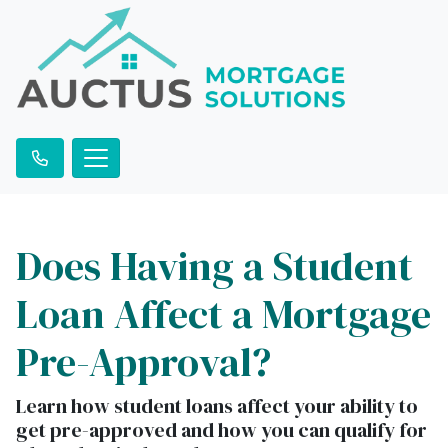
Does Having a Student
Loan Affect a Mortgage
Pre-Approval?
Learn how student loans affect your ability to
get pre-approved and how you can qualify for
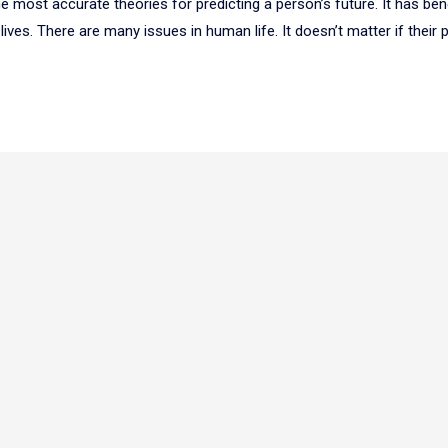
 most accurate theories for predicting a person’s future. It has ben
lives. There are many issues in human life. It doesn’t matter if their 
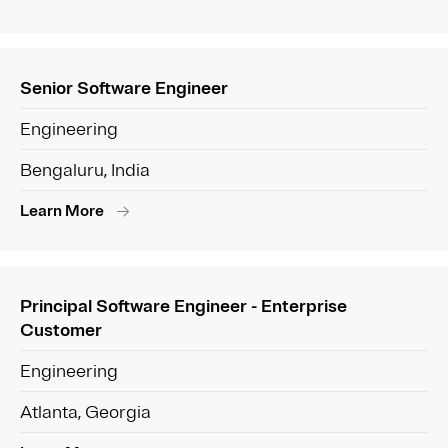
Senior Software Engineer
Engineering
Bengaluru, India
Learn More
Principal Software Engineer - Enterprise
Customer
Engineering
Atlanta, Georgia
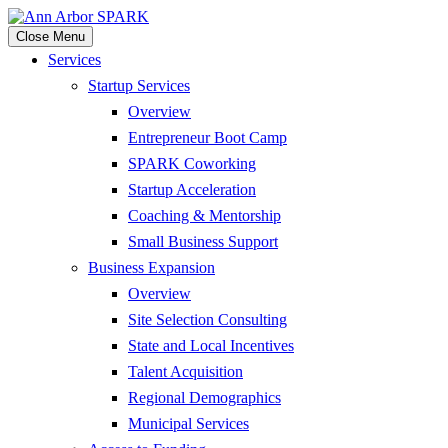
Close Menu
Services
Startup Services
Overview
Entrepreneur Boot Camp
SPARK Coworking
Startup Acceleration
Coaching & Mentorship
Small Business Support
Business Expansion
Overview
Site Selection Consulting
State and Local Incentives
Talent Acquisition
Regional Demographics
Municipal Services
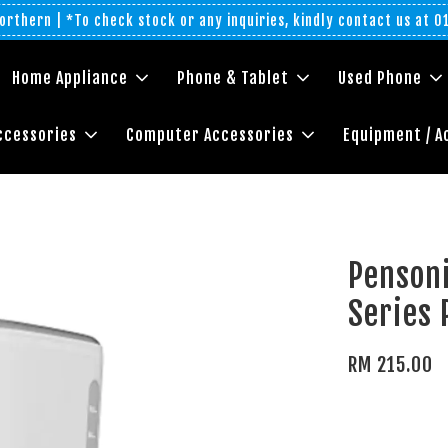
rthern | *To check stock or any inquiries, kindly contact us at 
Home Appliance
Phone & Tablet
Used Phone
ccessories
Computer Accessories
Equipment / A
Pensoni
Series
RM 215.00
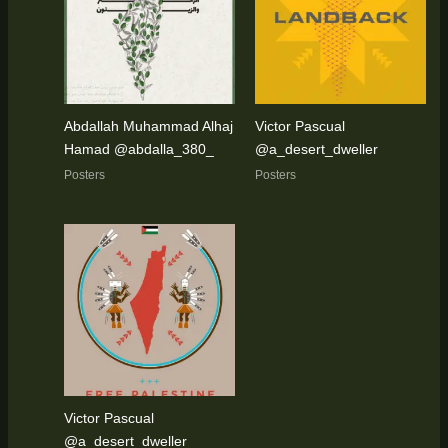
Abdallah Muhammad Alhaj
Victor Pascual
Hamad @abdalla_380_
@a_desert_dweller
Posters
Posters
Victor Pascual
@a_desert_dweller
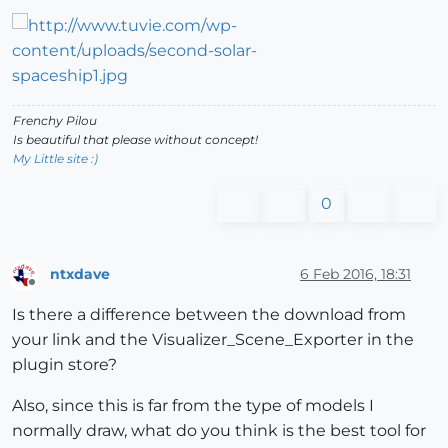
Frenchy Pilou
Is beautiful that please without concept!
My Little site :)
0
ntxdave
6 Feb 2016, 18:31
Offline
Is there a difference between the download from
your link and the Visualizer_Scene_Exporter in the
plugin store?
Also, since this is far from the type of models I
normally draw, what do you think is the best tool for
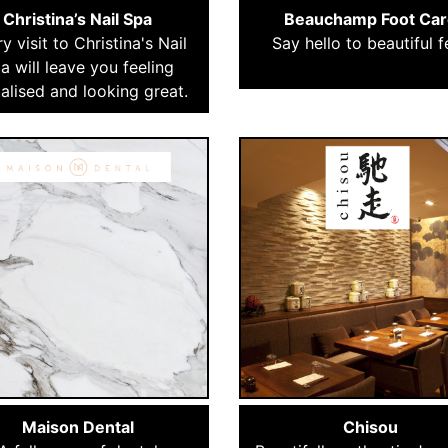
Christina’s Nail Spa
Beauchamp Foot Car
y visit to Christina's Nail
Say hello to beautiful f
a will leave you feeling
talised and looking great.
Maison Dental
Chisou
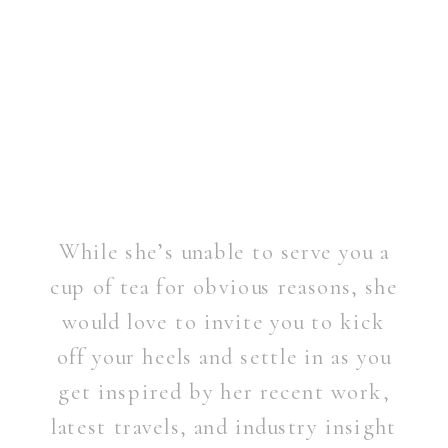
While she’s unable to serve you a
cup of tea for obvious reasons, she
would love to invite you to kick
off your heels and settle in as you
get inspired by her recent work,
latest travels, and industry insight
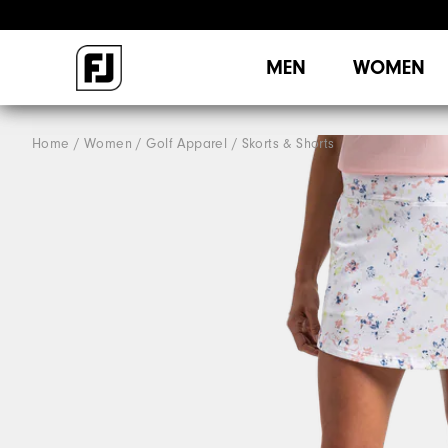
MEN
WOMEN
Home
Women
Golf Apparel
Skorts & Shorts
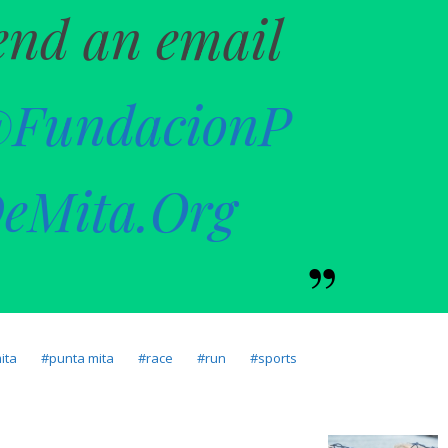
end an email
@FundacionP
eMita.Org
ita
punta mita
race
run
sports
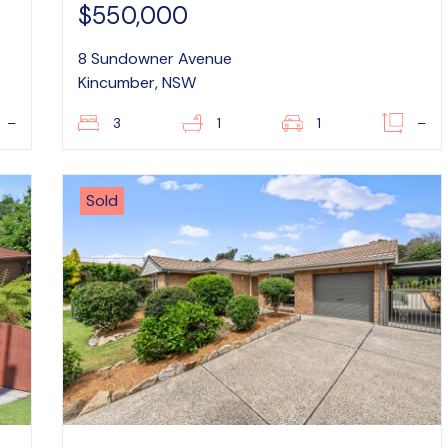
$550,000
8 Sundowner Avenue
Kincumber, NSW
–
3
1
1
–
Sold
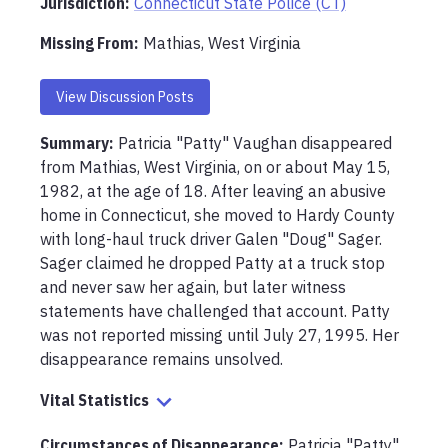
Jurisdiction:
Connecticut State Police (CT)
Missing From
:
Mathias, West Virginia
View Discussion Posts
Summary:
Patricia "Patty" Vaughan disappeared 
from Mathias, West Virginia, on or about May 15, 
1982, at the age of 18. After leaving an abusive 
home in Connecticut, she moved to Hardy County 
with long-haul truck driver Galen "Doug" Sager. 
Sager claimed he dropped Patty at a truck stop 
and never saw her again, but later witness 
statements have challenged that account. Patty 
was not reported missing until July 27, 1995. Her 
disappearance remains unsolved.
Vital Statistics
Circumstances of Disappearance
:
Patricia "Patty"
::::::::::
Copy out the text of every row above word for word, line by line, and leave the pictures out.

Does Having a Student
Loan Affect a Mortgage
Pre-Approval?
Learn how student loans affect your ability to
get pre-approved and how you can qualify for
 most accurate theories for predicting a person’s future. It has ben
lives. There are many issues in human life. It doesn’t matter if their 
Senior Software Engineer
Engineering
Bengaluru, India
Learn More
Principal Software Engineer - Enterprise
Customer
Engineering
Atlanta, Georgia
Close Menu
Services
Startup Services
Overview
Entrepreneur Boot Camp
SPARK Coworking
Startup Acceleration
Coaching & Mentorship
Small Business Support
Business Expansion
Overview
Site Selection Consulting
State and Local Incentives
Talent Acquisition
Regional Demographics
Municipal Services
rthern | *To check stock or any inquiries, kindly contact us at 
Home Appliance
Phone & Tablet
Used Phone
ccessories
Computer Accessories
Equipment / A
Pensoni
Series
RM 215.00
Abdallah Muhammad Alhaj
Victor Pascual
Hamad @abdalla_380_
@a_desert_dweller
Posters
Posters
Victor Pascual
@a_desert_dweller
Frenchy Pilou
Is beautiful that please without concept!
My Little site :)
0
ntxdave
6 Feb 2016, 18:31
Offline
Is there a difference between the download from
your link and the Visualizer_Scene_Exporter in the
plugin store?
Also, since this is far from the type of models I
normally draw, what do you think is the best tool for
Christina’s Nail Spa
Beauchamp Foot Car
y visit to Christina's Nail
Say hello to beautiful f
a will leave you feeling
talised and looking great.
Maison Dental
Chisou
While she’s unable to serve you a
cup of tea for obvious reasons, she
would love to invite you to kick
off your heels and settle in as you
get inspired by her recent work,
latest travels, and industry insight
MEN
WOMEN
Home
Women
Golf Apparel
Skorts & Shorts
end an email
@FundacionP
eMita.Org
ita
punta mita
race
run
sports
$550,000
8 Sundowner Avenue
Kincumber, NSW
–
3
1
1
–
Sold
Jurisdiction:
Connecticut State Police (CT)
Missing From
:
Mathias, West Virginia
View Discussion Posts
Summary:
Patricia "Patty" Vaughan disappeared 
from Mathias, West Virginia, on or about May 15, 
1982, at the age of 18. After leaving an abusive 
home in Connecticut, she moved to Hardy County 
with long-haul truck driver Galen "Doug" Sager. 
Sager claimed he dropped Patty at a truck stop 
and never saw her again, but later witness 
statements have challenged that account. Patty 
was not reported missing until July 27, 1995. Her 
disappearance remains unsolved.
Vital Statistics
Circumstances of Disappearance
:
Patricia "Patty"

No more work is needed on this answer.